- **WHAT TO DO**
Without any pictures, print the lines below from the one that has "focal_35mm: 30" through the one that has "exposure_s: 1/33", exactly and nothing else.

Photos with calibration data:
——————————
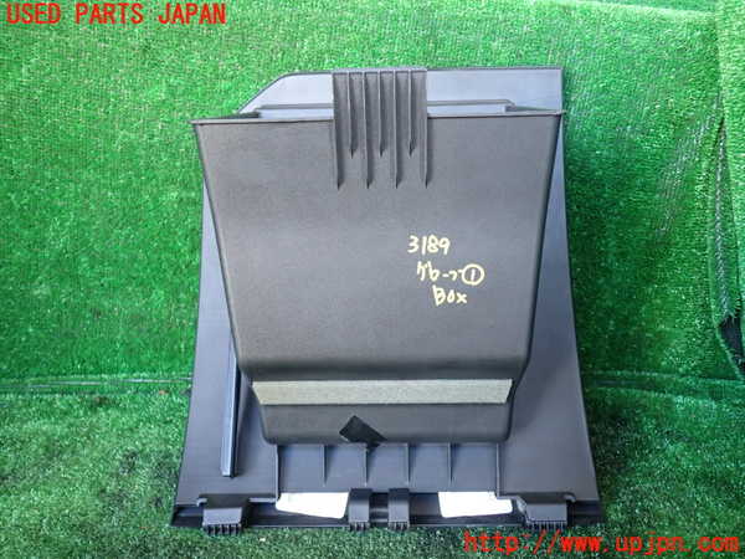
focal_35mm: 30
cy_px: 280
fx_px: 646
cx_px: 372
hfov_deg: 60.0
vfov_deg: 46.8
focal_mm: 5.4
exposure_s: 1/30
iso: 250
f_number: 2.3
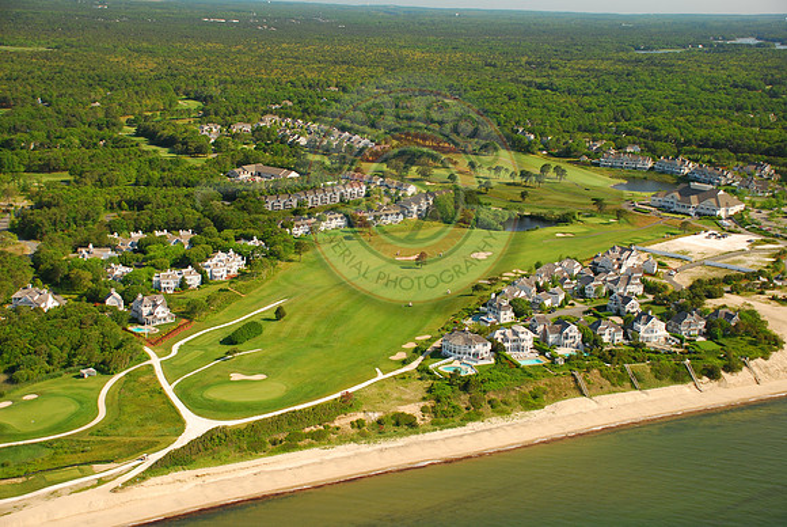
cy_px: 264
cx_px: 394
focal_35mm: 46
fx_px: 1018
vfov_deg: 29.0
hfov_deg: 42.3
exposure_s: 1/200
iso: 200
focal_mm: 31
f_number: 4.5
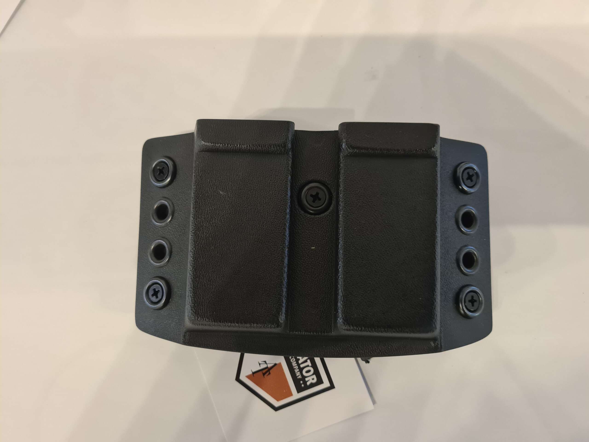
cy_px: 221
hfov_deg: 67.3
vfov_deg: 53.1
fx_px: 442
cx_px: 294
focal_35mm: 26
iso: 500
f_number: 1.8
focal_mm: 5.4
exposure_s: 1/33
——————————
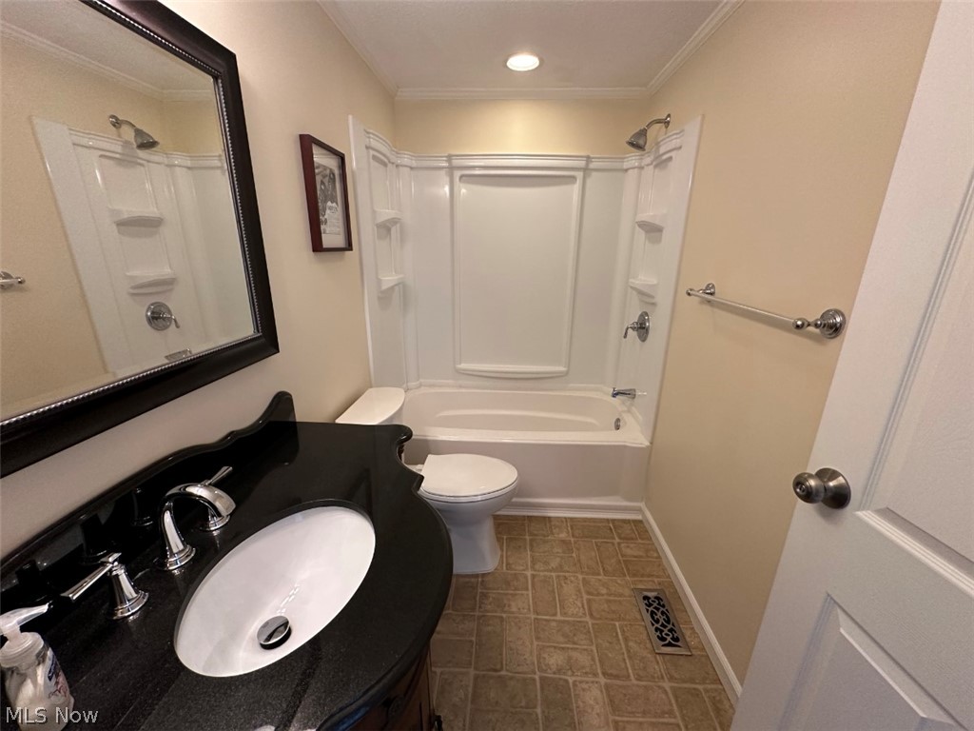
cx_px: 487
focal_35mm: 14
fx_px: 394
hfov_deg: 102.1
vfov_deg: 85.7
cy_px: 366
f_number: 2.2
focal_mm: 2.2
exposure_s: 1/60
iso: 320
——————————
- **ANSWER TO THIS PROBLEM**
focal_35mm: 30
cy_px: 280
fx_px: 646
cx_px: 372
hfov_deg: 60.0
vfov_deg: 46.8
focal_mm: 5.4
exposure_s: 1/30
iso: 250
f_number: 2.3
cy_px: 264
cx_px: 394
focal_35mm: 46
fx_px: 1018
vfov_deg: 29.0
hfov_deg: 42.3
exposure_s: 1/200
iso: 200
focal_mm: 31
f_number: 4.5
cy_px: 221
hfov_deg: 67.3
vfov_deg: 53.1
fx_px: 442
cx_px: 294
focal_35mm: 26
iso: 500
f_number: 1.8
focal_mm: 5.4
exposure_s: 1/33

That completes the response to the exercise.